FRAGMENTO SELECCIONADO »
········

Se conoce con el nombre de Masacre de Napalpí a la matanza que el Estado nacional emprendió en 1924 contra la comunidad Napalpí, en su mayoría miembros de los pueblos originarios qom y moqoit. El trágico episodio ocurrió en una Reducción Estatal -espacio de control social implementado en Chaco y Formosa a espejo de las que ya existían en Estados Unidos- y se cobró la vida de cerca de 1500 niños, ancianos, mujeres y hombres.

En nuestro país coexistian cuatro reducciones que funcionaron entre 1911 y 1956, donde durante años estuvieron concentrados más de siete mil indígenas de las etnias qom, moqoit, vilela, wichí y pilagá.  Las mismas se consideraban  un sistema ejemplar y exitoso para la “incorporación del indígena a la civilización”.

Las  condiciones eran extremas e inhumanas  : implicaba el trabajo a destajo, con paga en mercadería del almacén del lugar, manejada por el propio Estado nacional, y con deudas que se acumulaban con el administrador de la reducción. La deuda como forma de disciplinamiento del sistema de peonaje por deudas.

········

QUÉ HACER » Repite completo el fragmento sobre la Masacre de Napalpí, sin cambiar nada. Estos datos provienen de otra fuente.

Elementos de una fuente de datos:
········

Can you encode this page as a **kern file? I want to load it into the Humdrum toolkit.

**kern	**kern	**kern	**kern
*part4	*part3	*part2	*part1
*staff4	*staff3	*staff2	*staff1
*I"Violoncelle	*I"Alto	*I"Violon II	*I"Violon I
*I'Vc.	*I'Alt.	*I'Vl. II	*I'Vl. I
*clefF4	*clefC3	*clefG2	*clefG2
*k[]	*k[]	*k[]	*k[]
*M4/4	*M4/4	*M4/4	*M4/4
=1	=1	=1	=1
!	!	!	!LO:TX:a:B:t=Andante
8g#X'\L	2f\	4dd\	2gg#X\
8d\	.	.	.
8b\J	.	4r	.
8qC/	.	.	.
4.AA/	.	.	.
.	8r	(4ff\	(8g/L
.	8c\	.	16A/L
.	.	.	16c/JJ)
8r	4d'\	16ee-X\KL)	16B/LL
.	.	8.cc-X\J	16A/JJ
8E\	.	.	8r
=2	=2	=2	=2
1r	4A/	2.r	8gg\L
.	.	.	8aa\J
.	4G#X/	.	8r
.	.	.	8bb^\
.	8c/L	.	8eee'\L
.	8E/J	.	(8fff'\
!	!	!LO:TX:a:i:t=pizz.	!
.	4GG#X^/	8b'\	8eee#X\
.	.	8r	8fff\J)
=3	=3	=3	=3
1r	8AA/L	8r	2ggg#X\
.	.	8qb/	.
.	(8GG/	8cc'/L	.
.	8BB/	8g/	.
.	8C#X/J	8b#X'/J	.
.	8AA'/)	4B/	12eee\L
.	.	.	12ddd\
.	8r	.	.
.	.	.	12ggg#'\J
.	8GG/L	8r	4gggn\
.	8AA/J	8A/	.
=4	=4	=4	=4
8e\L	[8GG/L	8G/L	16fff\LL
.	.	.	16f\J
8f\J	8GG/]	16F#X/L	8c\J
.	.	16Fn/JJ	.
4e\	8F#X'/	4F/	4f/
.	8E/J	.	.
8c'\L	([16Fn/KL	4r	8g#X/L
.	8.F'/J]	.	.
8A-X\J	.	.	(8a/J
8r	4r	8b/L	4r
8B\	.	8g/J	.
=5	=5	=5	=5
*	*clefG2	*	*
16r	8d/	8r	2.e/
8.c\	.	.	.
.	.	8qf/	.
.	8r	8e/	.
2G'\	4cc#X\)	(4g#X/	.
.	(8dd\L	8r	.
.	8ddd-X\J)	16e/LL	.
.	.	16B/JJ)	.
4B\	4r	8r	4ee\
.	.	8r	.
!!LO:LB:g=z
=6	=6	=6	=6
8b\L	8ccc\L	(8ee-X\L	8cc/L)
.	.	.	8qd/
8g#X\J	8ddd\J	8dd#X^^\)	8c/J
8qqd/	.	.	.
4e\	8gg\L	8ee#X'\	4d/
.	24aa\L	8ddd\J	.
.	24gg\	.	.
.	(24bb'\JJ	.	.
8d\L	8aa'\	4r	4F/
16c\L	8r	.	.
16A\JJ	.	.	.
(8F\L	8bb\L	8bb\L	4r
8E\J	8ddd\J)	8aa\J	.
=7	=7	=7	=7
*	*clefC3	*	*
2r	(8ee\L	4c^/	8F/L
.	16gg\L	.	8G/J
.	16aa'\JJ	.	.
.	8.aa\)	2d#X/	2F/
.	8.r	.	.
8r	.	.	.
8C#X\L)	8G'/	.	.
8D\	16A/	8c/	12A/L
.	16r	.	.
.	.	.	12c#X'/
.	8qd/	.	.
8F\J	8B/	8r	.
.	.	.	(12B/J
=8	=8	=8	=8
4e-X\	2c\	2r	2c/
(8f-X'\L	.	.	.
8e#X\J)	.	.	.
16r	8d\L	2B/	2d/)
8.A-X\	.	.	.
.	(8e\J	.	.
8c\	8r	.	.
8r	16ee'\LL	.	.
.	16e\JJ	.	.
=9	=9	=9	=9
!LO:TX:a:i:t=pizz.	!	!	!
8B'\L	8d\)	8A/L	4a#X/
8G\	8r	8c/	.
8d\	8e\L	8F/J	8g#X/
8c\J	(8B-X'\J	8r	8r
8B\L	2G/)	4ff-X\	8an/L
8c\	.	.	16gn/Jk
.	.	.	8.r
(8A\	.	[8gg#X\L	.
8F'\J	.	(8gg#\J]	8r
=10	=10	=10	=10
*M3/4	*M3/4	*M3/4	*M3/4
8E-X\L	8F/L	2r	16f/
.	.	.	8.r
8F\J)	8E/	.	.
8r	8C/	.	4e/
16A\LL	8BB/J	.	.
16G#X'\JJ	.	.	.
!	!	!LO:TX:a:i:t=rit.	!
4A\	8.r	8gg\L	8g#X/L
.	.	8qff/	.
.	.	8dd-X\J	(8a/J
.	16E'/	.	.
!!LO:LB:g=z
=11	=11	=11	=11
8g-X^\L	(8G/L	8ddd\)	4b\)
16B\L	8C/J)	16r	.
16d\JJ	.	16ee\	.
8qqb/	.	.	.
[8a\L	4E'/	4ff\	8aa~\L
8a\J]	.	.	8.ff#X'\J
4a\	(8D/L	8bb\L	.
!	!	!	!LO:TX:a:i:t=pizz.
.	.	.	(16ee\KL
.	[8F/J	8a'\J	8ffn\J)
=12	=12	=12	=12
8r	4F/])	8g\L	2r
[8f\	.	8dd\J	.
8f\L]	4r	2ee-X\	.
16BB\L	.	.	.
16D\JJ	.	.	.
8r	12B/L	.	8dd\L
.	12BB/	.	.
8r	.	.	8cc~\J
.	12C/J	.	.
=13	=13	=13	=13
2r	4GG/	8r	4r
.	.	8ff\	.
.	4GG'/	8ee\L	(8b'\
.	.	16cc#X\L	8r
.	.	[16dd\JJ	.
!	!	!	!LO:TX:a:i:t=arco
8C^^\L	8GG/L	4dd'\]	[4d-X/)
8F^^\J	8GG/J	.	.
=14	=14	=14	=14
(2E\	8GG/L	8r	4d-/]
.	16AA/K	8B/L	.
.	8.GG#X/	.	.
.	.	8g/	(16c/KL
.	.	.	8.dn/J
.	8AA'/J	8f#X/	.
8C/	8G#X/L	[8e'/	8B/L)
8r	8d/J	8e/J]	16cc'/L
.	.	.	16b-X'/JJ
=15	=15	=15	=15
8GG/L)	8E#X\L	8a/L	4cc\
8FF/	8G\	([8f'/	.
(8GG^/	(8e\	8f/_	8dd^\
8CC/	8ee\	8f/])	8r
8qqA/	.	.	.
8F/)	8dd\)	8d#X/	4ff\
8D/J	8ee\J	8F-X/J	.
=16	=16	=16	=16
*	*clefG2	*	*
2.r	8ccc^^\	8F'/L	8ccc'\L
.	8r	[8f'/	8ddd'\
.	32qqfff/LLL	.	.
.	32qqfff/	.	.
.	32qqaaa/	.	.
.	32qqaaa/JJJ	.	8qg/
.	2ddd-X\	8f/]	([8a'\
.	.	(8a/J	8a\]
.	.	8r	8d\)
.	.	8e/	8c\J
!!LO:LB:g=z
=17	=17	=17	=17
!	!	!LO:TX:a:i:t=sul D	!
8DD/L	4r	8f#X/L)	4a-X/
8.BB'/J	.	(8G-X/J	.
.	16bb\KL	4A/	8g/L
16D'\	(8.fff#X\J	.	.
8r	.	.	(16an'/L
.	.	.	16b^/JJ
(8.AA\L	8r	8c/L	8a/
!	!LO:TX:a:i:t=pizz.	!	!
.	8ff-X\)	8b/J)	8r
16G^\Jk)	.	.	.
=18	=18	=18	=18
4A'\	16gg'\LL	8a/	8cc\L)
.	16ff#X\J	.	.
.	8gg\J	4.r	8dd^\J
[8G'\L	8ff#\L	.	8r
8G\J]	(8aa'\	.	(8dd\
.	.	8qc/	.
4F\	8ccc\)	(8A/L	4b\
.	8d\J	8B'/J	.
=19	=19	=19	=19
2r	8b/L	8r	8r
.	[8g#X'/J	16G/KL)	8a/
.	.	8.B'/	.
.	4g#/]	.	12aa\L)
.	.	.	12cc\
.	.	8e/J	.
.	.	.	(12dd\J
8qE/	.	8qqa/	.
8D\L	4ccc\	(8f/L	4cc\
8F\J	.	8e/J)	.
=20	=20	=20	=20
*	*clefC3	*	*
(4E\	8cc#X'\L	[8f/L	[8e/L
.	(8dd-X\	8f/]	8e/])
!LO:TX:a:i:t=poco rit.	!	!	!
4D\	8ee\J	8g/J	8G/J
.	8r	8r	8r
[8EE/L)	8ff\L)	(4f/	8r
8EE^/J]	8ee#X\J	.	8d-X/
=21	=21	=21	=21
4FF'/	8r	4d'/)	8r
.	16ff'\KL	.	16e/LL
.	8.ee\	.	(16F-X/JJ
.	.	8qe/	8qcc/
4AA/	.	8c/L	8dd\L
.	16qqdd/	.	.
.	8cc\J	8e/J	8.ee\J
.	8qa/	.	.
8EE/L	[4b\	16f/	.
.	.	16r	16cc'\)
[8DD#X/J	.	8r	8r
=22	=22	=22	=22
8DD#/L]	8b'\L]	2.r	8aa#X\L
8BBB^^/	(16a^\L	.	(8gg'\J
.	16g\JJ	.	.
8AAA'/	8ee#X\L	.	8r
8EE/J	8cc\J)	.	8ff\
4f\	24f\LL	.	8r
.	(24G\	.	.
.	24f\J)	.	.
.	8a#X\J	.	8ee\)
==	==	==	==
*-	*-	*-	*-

········

RESULTADO DEL EJERCICIO »
Se conoce con el nombre de Masacre de Napalpí a la matanza que el Estado nacional emprendió en 1924 contra la comunidad Napalpí, en su mayoría miembros de los pueblos originarios qom y moqoit. El trágico episodio ocurrió en una Reducción Estatal -espacio de control social implementado en Chaco y Formosa a espejo de las que ya existían en Estados Unidos- y se cobró la vida de cerca de 1500 niños, ancianos, mujeres y hombres.

En nuestro país coexistian cuatro reducciones que funcionaron entre 1911 y 1956, donde durante años estuvieron concentrados más de siete mil indígenas de las etnias qom, moqoit, vilela, wichí y pilagá.  Las mismas se consideraban  un sistema ejemplar y exitoso para la “incorporación del indígena a la civilización”.

Las  condiciones eran extremas e inhumanas  : implicaba el trabajo a destajo, con paga en mercadería del almacén del lugar, manejada por el propio Estado nacional, y con deudas que se acumulaban con el administrador de la reducción. La deuda como forma de disciplinamiento del sistema de peonaje por deudas.